A Reuters journalist closer to the Bakhmut front west and further north also reported last week that the intensity of the Russian attacks had decreased significantly.
Russian officials say their troops are still occupying ground in street-by-street fighting inside Bakhmut.
Reuters was unable to confirm the battlefield report.
“I can’t protect you”
The Zaporizhia power plant was occupied by Russian forces in the first weeks of the war a year ago, and despite fears of a nuclear disaster, attempts to reduce fighting and artillery fire in its vicinity have failed.
International Atomic Energy Agency (IAEA) Director-General Rafael Grossi, who returned to the factory on Wednesday, told Russian reporters that the number of troops in the region had “increased significantly”.
“It is clear that military activity is increasing across the region, so the factories cannot be protected,” he said.
[1/5] A tank is towed down a road during the Russian invasion of Ukraine near the bombed eastern Ukraine city of Bakhmut in eastern Donetsk Oblast, Ukraine, March 29, 2023. REUTERS/Violeta Santos Moura
A transcript of the briefing was provided to Reuters.
Grossi said he was putting aside plans for a security zone around the power plant so he could propose concrete safeguards acceptable to both Russia and Ukraine.
The power plant is a valuable part of Ukraine’s energy network, contributing about 20% of the country’s electricity production before the invasion. No power has been generated since September, when the last of the six reactors shut down.
The IAEA has had monitors at the plant since Grossi visited the facility in September amid growing concerns about a possible nuclear accident.
Russian forces have shelled towns in the central Zaporizhia region, including the disputed center of Hlyai Pole, Ukrainian General Staff said.
“Shift Focus”
Oleh Zhdanov, a Ukrainian military analyst who has served in the army, said that attacks on Bakhmut were still intense, but that “the bottom line is that Russian forces are starting to run to and fro.”

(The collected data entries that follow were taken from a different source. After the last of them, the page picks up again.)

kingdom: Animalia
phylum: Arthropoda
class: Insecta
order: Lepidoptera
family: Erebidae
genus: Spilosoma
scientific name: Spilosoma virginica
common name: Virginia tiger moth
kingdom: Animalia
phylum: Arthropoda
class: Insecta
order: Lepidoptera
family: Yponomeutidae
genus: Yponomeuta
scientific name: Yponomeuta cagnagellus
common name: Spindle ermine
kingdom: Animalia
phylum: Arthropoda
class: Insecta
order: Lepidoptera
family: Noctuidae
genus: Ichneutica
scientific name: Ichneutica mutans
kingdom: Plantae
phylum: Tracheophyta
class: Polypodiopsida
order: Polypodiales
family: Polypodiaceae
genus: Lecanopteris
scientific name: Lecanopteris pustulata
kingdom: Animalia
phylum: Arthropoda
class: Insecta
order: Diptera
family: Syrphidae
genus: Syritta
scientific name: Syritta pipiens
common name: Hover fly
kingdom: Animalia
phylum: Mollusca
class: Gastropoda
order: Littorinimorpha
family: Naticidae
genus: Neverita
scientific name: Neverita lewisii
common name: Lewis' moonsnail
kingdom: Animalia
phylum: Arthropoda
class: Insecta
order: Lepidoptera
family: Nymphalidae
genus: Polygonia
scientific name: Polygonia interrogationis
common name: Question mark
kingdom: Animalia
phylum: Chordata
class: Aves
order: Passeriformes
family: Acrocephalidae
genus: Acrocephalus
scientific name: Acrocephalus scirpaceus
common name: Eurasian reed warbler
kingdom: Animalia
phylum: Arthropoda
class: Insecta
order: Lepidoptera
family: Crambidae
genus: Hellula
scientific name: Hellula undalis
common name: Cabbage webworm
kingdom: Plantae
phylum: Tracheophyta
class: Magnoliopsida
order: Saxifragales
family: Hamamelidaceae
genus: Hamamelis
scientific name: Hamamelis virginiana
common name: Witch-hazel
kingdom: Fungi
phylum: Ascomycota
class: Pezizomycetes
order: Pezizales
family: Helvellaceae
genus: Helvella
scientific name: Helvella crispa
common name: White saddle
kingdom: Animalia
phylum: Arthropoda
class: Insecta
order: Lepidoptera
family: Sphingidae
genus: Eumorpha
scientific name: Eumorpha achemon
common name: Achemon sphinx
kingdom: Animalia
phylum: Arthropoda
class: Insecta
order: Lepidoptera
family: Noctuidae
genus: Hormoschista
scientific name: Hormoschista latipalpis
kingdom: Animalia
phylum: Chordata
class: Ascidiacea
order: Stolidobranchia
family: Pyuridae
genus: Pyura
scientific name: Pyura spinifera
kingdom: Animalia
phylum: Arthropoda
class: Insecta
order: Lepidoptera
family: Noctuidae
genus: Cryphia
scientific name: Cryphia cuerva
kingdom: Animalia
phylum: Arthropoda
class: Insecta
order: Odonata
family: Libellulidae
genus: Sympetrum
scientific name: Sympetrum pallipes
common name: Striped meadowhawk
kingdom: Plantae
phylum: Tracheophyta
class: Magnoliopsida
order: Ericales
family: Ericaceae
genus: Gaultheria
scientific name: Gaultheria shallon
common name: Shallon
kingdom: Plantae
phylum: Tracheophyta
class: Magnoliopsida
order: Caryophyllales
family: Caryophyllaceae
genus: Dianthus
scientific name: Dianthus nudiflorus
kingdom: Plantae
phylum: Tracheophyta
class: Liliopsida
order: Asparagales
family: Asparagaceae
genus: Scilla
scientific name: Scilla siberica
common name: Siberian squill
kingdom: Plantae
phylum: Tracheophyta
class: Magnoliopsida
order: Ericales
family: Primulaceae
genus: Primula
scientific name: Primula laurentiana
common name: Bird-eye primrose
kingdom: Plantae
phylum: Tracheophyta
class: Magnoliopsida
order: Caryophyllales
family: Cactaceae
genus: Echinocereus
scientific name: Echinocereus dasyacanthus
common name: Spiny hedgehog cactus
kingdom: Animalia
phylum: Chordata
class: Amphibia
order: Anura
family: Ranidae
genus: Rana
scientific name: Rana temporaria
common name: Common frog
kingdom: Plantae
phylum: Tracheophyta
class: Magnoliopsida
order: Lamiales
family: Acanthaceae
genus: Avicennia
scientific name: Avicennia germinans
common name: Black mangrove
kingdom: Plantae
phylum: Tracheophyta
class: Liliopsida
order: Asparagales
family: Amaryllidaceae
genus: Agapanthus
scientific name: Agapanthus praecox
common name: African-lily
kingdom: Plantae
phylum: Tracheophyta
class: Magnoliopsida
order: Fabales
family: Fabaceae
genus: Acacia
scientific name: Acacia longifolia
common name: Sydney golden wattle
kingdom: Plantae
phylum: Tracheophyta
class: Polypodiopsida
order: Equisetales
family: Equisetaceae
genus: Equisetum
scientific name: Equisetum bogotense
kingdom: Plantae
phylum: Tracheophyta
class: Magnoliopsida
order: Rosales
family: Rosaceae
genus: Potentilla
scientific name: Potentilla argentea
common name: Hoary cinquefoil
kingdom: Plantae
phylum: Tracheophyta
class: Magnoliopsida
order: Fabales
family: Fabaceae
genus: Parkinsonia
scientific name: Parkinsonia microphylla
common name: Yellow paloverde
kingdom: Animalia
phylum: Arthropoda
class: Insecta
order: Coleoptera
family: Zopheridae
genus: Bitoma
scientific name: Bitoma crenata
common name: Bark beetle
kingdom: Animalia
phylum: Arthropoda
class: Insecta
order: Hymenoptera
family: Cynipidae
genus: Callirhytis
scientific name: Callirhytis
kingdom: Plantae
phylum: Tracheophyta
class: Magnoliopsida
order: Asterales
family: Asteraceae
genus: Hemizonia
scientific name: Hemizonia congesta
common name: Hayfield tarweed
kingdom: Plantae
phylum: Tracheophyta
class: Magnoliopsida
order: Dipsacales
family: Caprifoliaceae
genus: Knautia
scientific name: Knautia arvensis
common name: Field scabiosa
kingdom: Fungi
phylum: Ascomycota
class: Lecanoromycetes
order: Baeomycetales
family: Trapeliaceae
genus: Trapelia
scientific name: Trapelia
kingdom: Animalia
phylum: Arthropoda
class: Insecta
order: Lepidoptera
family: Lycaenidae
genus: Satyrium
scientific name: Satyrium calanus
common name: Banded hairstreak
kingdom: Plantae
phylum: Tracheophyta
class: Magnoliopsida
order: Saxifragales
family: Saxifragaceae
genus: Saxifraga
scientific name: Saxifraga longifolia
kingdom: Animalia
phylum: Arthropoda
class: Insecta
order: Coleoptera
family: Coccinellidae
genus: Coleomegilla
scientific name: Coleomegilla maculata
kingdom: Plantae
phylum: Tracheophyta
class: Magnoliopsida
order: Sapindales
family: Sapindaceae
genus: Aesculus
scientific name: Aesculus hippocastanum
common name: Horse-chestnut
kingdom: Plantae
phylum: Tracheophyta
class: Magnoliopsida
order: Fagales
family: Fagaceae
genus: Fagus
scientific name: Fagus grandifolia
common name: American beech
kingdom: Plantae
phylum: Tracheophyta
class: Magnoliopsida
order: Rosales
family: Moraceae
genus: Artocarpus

“Now the enemy seems to be shifting their focus to the city itself, where the most intense fighting is currently taking place,” Zhdanov said in a YouTube video.
Another Ukrainian military analyst, Colonel Roman Svitan of the Ukrainian Reserve Army, said the situation in Bakhmut was stable and that the Ukrainians’ main task of destroying the Russian army was being fulfilled.
Ukraine’s Deputy Minister of Defense, Hannah Maryal, said in a social media post that losses were inevitable, but that “the enemy’s losses are many times greater.”
The Ukrainian military also said there had been renewed shelling of the southern city of Kherson, along with other towns on the west bank of the Dnipro River, which bisects the country.
Ukrainian Air Force shot down a Russian Su-24M bomber. In the past 24 hours, rockets and artillery have hit two of his areas where Russian forces are concentrated: ammunition depots and his two bunkers, he said.
Thousands of troops, tens of thousands of Ukrainian civilians and millions of displaced persons on both sides of what Russia called a “special military operation” to mitigate threats to its own security. The invasion also shook the global economy and disrupted international relations.
Ukraine’s UK, US and European allies have provided arms and money, describing the aggression as imperial-style land grabbing by Russia.
Reported by Pavel Polityuk, Olema Harmash, Tom Balmforth, Ron Popeski, and David Ljunggren. Written by Grant McCool and Robert Barthel.Edited by Cynthia Osterman, Stephen Coates and Michael Perry
Our standards: Thomson Reuters Trust Principles.